La enfermedad del presidente Chávez ha profundizado el problema. No se ha echado sino a medias en el regazo de la ciencia médica, mientras mete a las potencias metafísicas en el tratamiento de una complicada dolencia como si se tratara de una búsqueda corriente de auxilio cuando, en realidad de verdad, sólo es comprensible y aceptable en la esfera de la vida privada. Una ostentosa peregrinación ante el altar del Santo Cristo de la Grita fue el primer capítulo de su viaje de impredecibles consecuencias hacia una república que sólo ha existido en sus regiones más periféricas, o apenas en el centro de los padecimientos de los hogares comunes y corrientes en los cuales no cabe ningún tipo de reproches a la hora de pedir el lenitivo de la Madre Iglesia.
La conducta ha degenerado en una multiplicación de rezanderos que tal vez apenas se haya visto en situaciones de calamidad generalizada, como los terremotos y las pestes. Ahora todos los días son Miércoles Santo. Las rogativas, las procesiones, las estampitas, las novenas y las jaculatorias de orientación política forman parte de la normalidad, en demostraciones de piedad sobre las cuales pueden permitirse las dudas debido a cómo han sido insólitas hasta la fecha; pero especialmente por el espectáculo de unos devotos de última hora a quienes nadie había contemplado jamás con el rosario en la mano, ni siquiera en la intimidad de sus hogares. O se convirtieron al vapor por un milagro del Señor de la Grita, o se están burlando de nosotros en una campaña orquestada a propósito para relacionar la salud del encumbrado paciente con el destino de la sociedad y con celestiales decisiones, sobre cuya influencia se pueden tomar medidas de emergencia en el futuro. ¿Cómo desacatarlas, si se presentan como producto de un asunto avalado por la divinidad con la ayuda de los espíritus de la sabana y de otras representaciones de la religiosidad popular? La república no se merece escenas así de groseras a estas alturas de su historia, pero reviste mayor gravedad la contramarcha que significan en relación con el principio de laicidad gracias al cual quisimos convertirnos desde hace tiempo en una sociedad madura, en una sociedad responsable de sus actos.

.....

#### [EXPLORAR EL MATERIAL]
1 > Escribe el pasaje del extracto que empieza en las palabras "La enfermedad del" y termina después de "la Madre Iglesia.".
2 > Según el extracto, ¿qué fue el primer capítulo del viaje del presidente Chávez?
3 > Traduce al inglés esta oración del extracto: "La enfermedad del presidente Chávez ha profundizado el problema."

#### [LISTADO PROPORCIONADO]
.....

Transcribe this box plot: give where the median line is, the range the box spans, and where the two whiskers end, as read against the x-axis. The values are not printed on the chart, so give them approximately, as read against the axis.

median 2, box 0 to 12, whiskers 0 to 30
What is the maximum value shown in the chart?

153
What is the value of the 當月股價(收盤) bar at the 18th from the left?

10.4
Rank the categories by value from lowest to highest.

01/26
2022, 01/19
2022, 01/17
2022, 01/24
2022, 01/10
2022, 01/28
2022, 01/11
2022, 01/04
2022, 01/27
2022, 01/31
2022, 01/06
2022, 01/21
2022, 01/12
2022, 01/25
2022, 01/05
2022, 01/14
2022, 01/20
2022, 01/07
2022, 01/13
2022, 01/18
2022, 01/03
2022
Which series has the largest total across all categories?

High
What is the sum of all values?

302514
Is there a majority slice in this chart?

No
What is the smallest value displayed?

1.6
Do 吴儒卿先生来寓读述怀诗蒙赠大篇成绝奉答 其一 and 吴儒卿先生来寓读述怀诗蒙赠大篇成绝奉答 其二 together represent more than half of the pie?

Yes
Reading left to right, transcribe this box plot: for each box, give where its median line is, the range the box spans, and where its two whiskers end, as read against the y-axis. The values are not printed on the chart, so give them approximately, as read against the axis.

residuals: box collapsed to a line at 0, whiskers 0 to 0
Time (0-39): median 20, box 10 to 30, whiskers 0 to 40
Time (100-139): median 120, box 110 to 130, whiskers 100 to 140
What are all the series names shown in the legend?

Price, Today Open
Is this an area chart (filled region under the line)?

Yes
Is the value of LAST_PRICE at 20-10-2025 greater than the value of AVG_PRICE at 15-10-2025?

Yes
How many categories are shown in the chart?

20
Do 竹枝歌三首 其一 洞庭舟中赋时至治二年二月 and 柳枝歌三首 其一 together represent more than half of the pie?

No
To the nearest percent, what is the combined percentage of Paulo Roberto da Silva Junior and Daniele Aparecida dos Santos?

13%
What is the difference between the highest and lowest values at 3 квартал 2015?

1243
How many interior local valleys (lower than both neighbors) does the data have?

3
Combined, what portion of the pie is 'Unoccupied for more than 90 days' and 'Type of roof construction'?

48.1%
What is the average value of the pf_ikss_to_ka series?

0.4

.....

#### [SOLUCIONES DE EJERCICIOS]
1 >
La enfermedad del presidente Chávez ha profundizado el problema. No se ha echado sino a medias en el regazo de la ciencia médica, mientras mete a las potencias metafísicas en el tratamiento de una complicada dolencia como si se tratara de una búsqueda corriente de auxilio cuando, en realidad de verdad, sólo es comprensible y aceptable en la esfera de la vida privada. Una ostentosa peregrinación ante el altar del Santo Cristo de la Grita fue el primer capítulo de su viaje de impredecibles consecuencias hacia una república que sólo ha existido en sus regiones más periféricas, o apenas en el centro de los padecimientos de los hogares comunes y corrientes en los cuales no cabe ningún tipo de reproches a la hora de pedir el lenitivo de la Madre Iglesia.

2 > Una ostentosa peregrinación ante el altar del Santo Cristo de la Grita.

3 > President Chávez's illness has deepened the problem.